▸ **WORK INSTRUCTIONS**
Count the lines in the rows below that contain the string "based", treating uppercase and lowercase as different, and reply with only that number.

━━━━━━━━━━━━━━━━

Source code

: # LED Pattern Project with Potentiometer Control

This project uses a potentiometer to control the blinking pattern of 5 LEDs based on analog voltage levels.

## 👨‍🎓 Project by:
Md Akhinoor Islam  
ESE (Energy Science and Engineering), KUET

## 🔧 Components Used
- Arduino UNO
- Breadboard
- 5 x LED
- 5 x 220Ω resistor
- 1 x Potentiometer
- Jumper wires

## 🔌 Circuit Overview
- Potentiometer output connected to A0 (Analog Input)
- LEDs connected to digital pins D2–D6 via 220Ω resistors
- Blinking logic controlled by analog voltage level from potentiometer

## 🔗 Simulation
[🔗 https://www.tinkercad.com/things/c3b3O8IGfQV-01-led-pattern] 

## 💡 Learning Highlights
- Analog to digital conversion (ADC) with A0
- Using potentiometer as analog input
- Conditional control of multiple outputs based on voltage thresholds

━━━━━━━━━━━━━━━━

▸ **TASK RESULT**
2